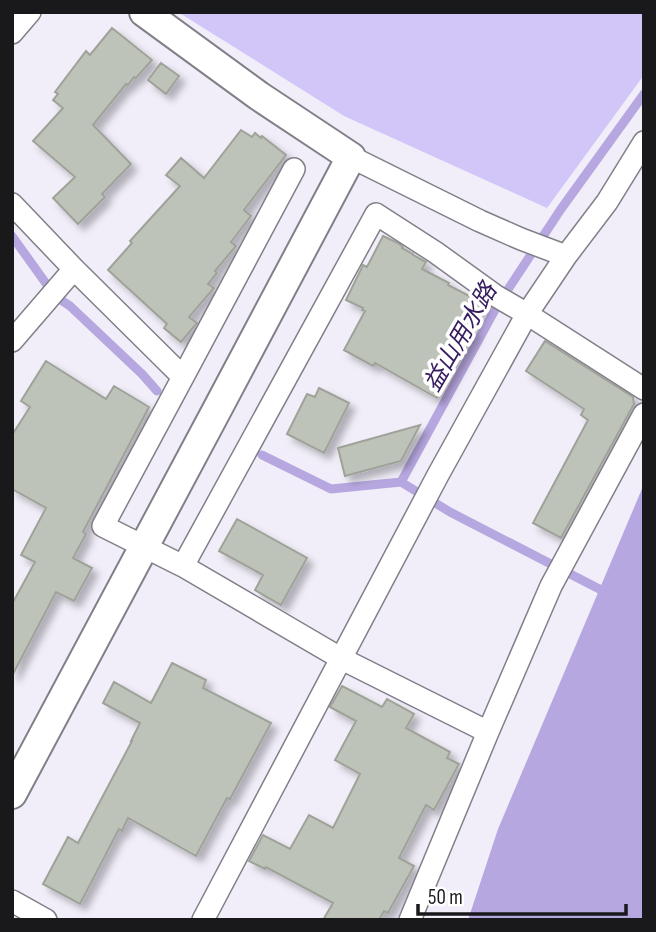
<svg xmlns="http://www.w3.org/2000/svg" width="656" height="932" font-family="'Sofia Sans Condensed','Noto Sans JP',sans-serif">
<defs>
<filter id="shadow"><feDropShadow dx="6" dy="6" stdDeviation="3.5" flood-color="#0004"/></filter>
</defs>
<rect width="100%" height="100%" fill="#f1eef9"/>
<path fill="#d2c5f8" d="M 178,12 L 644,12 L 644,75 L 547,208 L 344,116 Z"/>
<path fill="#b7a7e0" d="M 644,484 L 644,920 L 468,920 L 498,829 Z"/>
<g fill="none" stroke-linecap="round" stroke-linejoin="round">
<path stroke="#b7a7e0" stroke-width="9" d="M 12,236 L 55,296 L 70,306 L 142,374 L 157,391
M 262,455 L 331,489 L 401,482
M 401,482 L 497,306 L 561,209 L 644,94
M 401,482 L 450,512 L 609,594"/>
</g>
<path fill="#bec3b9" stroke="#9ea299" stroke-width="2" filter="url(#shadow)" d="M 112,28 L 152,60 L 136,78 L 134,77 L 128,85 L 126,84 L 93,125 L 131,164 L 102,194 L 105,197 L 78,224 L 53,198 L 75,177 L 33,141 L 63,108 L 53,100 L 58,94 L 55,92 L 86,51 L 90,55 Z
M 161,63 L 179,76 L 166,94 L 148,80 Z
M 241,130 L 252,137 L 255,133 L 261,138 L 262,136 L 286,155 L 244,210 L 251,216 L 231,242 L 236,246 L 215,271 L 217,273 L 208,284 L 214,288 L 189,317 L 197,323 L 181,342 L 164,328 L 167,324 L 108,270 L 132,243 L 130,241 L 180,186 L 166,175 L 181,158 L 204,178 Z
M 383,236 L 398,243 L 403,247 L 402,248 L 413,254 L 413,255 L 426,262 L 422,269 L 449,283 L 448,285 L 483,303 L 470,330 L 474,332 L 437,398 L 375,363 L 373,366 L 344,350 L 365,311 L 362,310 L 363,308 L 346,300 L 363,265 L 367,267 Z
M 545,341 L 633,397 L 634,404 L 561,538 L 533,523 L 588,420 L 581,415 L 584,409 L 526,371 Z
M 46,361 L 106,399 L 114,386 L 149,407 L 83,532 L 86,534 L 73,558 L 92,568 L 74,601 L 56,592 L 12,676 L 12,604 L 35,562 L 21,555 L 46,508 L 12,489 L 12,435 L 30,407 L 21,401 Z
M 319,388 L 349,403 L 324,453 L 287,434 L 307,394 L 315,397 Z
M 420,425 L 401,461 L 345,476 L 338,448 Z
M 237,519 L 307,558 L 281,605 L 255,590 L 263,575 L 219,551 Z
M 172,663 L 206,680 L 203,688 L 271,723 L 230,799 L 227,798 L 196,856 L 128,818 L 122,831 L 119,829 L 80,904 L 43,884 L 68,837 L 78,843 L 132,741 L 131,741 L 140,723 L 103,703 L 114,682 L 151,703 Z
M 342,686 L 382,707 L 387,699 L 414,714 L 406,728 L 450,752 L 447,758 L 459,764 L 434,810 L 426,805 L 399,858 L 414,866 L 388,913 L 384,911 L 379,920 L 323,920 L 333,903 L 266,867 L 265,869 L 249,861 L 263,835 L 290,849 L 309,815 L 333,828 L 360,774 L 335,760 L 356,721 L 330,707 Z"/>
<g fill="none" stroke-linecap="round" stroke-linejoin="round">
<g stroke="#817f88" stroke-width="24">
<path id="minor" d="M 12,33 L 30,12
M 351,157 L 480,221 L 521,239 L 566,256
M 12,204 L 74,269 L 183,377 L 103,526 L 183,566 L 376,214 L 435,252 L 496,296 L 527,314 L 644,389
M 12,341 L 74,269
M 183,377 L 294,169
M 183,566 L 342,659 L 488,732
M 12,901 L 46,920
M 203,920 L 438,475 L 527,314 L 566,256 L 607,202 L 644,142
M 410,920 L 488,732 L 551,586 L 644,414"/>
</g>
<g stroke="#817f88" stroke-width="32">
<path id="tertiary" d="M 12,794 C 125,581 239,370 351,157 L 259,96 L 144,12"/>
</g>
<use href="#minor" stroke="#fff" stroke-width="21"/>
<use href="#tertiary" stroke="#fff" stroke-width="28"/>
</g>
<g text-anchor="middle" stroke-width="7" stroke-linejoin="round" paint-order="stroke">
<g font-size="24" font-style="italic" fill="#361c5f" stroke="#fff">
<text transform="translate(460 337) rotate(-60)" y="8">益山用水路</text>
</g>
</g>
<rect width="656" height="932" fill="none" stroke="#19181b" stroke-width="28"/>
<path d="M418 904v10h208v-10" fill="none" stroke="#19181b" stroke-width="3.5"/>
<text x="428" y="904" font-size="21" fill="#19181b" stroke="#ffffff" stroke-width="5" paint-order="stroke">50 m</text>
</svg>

★ ★ ★ ★

### Activity
Leaving aside the images, write out the entries above word for word.

### Solution to this exercise
<svg xmlns="http://www.w3.org/2000/svg" width="656" height="932" font-family="'Sofia Sans Condensed','Noto Sans JP',sans-serif">
<defs>
<filter id="shadow"><feDropShadow dx="6" dy="6" stdDeviation="3.5" flood-color="#0004"/></filter>
</defs>
<rect width="100%" height="100%" fill="#f1eef9"/>
<path fill="#d2c5f8" d="M 178,12 L 644,12 L 644,75 L 547,208 L 344,116 Z"/>
<path fill="#b7a7e0" d="M 644,484 L 644,920 L 468,920 L 498,829 Z"/>
<g fill="none" stroke-linecap="round" stroke-linejoin="round">
<path stroke="#b7a7e0" stroke-width="9" d="M 12,236 L 55,296 L 70,306 L 142,374 L 157,391
M 262,455 L 331,489 L 401,482
M 401,482 L 497,306 L 561,209 L 644,94
M 401,482 L 450,512 L 609,594"/>
</g>
<path fill="#bec3b9" stroke="#9ea299" stroke-width="2" filter="url(#shadow)" d="M 112,28 L 152,60 L 136,78 L 134,77 L 128,85 L 126,84 L 93,125 L 131,164 L 102,194 L 105,197 L 78,224 L 53,198 L 75,177 L 33,141 L 63,108 L 53,100 L 58,94 L 55,92 L 86,51 L 90,55 Z
M 161,63 L 179,76 L 166,94 L 148,80 Z
M 241,130 L 252,137 L 255,133 L 261,138 L 262,136 L 286,155 L 244,210 L 251,216 L 231,242 L 236,246 L 215,271 L 217,273 L 208,284 L 214,288 L 189,317 L 197,323 L 181,342 L 164,328 L 167,324 L 108,270 L 132,243 L 130,241 L 180,186 L 166,175 L 181,158 L 204,178 Z
M 383,236 L 398,243 L 403,247 L 402,248 L 413,254 L 413,255 L 426,262 L 422,269 L 449,283 L 448,285 L 483,303 L 470,330 L 474,332 L 437,398 L 375,363 L 373,366 L 344,350 L 365,311 L 362,310 L 363,308 L 346,300 L 363,265 L 367,267 Z
M 545,341 L 633,397 L 634,404 L 561,538 L 533,523 L 588,420 L 581,415 L 584,409 L 526,371 Z
M 46,361 L 106,399 L 114,386 L 149,407 L 83,532 L 86,534 L 73,558 L 92,568 L 74,601 L 56,592 L 12,676 L 12,604 L 35,562 L 21,555 L 46,508 L 12,489 L 12,435 L 30,407 L 21,401 Z
M 319,388 L 349,403 L 324,453 L 287,434 L 307,394 L 315,397 Z
M 420,425 L 401,461 L 345,476 L 338,448 Z
M 237,519 L 307,558 L 281,605 L 255,590 L 263,575 L 219,551 Z
M 172,663 L 206,680 L 203,688 L 271,723 L 230,799 L 227,798 L 196,856 L 128,818 L 122,831 L 119,829 L 80,904 L 43,884 L 68,837 L 78,843 L 132,741 L 131,741 L 140,723 L 103,703 L 114,682 L 151,703 Z
M 342,686 L 382,707 L 387,699 L 414,714 L 406,728 L 450,752 L 447,758 L 459,764 L 434,810 L 426,805 L 399,858 L 414,866 L 388,913 L 384,911 L 379,920 L 323,920 L 333,903 L 266,867 L 265,869 L 249,861 L 263,835 L 290,849 L 309,815 L 333,828 L 360,774 L 335,760 L 356,721 L 330,707 Z"/>
<g fill="none" stroke-linecap="round" stroke-linejoin="round">
<g stroke="#817f88" stroke-width="24">
<path id="minor" d="M 12,33 L 30,12
M 351,157 L 480,221 L 521,239 L 566,256
M 12,204 L 74,269 L 183,377 L 103,526 L 183,566 L 376,214 L 435,252 L 496,296 L 527,314 L 644,389
M 12,341 L 74,269
M 183,377 L 294,169
M 183,566 L 342,659 L 488,732
M 12,901 L 46,920
M 203,920 L 438,475 L 527,314 L 566,256 L 607,202 L 644,142
M 410,920 L 488,732 L 551,586 L 644,414"/>
</g>
<g stroke="#817f88" stroke-width="32">
<path id="tertiary" d="M 12,794 C 125,581 239,370 351,157 L 259,96 L 144,12"/>
</g>
<use href="#minor" stroke="#fff" stroke-width="21"/>
<use href="#tertiary" stroke="#fff" stroke-width="28"/>
</g>
<g text-anchor="middle" stroke-width="7" stroke-linejoin="round" paint-order="stroke">
<g font-size="24" font-style="italic" fill="#361c5f" stroke="#fff">
<text transform="translate(460 337) rotate(-60)" y="8">益山用水路</text>
</g>
</g>
<rect width="656" height="932" fill="none" stroke="#19181b" stroke-width="28"/>
<path d="M418 904v10h208v-10" fill="none" stroke="#19181b" stroke-width="3.5"/>
<text x="428" y="904" font-size="21" fill="#19181b" stroke="#ffffff" stroke-width="5" paint-order="stroke">50 m</text>
</svg>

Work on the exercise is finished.